A disabled butterfly’s dreams come true.
Through his time as an egg and caterpillar and then waiting inside a cocoon, Binkle anticipates becoming a butterfly “with big and beautiful wings.” But when he cracks the cocoon and emerges, his wings aren’t what he expected. They’re “weak and pale, silvery, wispy, and unfinished.” Binkle’s “sorrow and disappointed dreams” derive from his wings’ lack of both function—they won’t let him fly—and decoration—they have “holes instead of color.” In a plot straddling the line between magical-disability cure and an insect version of a story about assistive technology, silkworms and spiders weave new thread into his wings, giving Binkle the power of flight; bees “inject” his wings with colors (how?). Binkle says he’ll always be “different” from other butterflies, but there’s no discernible difference aside from uneven coloration post-transformation. Binkle and his pals have expressive, mildly cartoony faces. Rabei textures her backgrounds, leaves, and nondisabled butterfly wings by leaving gaps in the fill, an intentional style that unfortunately mutes the visual difference between Binkle’s original flimsy, hole-filled wings and everything else (including healthy wings).

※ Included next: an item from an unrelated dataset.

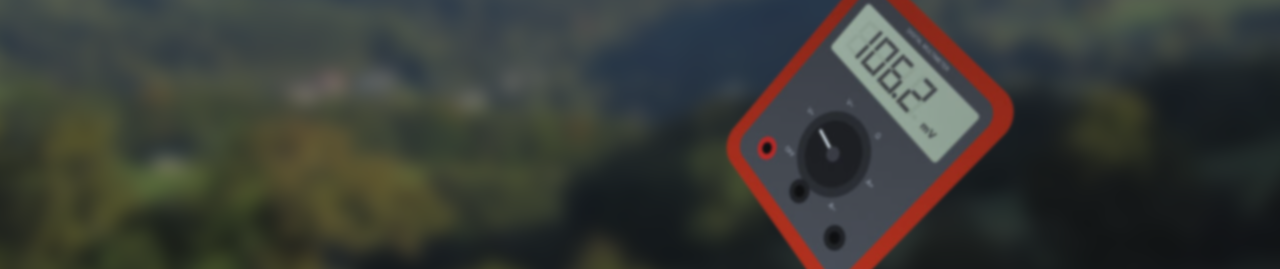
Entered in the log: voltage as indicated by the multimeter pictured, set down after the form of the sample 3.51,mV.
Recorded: 106.2,mV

Collins’ author’s note explains her own daughter’s excruciatingly painful and disabling condition; unlike her daughter, Binkle isn’t in pain, and his disability has no (named) material consequences. Young readers will skip the note anyway—which is just as well, because it romanticizes sick children and their “positive spirit.”
For an audience seeking a disappearing-disability arc.